9. Les dispositions de l'article L. 761-1 du code de justice administrative font obstacle à ce que soit mise à la charge de la commune de Béthisy-Saint-Pierre et de M. A, qui ne sont pas dans la présente instance les parties perdantes, la somme demandée par le requérant au titre des frais exposés par lui et non compris dans les dépens. Par ailleurs, il n'y a pas lieu, dans les circonstances de l'espèce, de faire droit aux conclusions de la commune de Béthisy-Saint-Pierre et de M. A présentées sur le fondement de ces mêmes dispositions.

D É C I D E :

Article 1er : La requête de M. D est rejetée.

Article 2 : Les conclusions présentées sur le fondement de l'article L. 761-1 du code de justice administrative par la commune de Béthisy-Saint-Pierre et par M. A sont rejetées.

Article 3 : Le présent jugement sera notifié à M. E D, à M. C A et à la commune de Béthisy-Saint-Pierre.
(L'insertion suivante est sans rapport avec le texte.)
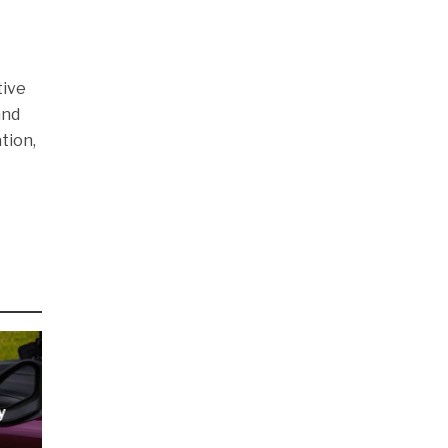
tive
and
tion,
y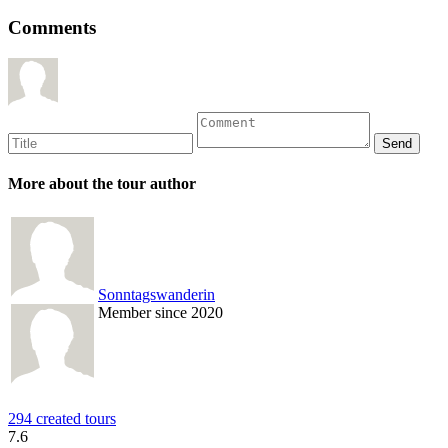
Comments
More about the tour author
Sonntagswanderin
Member since 2020
294 created tours
7.6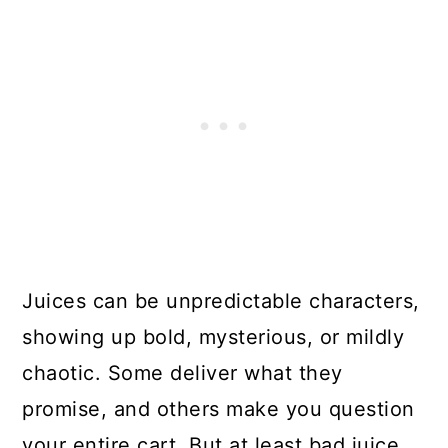
Juices can be unpredictable characters,
showing up bold, mysterious, or mildly
chaotic. Some deliver what they
promise, and others make you question
your entire cart. But at least bad juice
Délibéré après l'audience du 7 novembre 2023, à laquelle siégeaient :

- M. Binand, président,

- Mme Beaucourt et Mme B, conseillères.

Rendu public par mise à disposition au greffe le 21 novembre 2023.

La rapporteure,

Signé

P. BEAUCOURTLe président,

Signé

C. BINAND

Le greffier,

Signé

N. VERJOT

La République mande et ordonne à la préfète de l'Oise en ce qui la concerne ou à tous commissaires de justice à ce requis en ce qui concerne les voies de droit commun contre les parties privées, de pourvoir à l'exécution de la présente décision.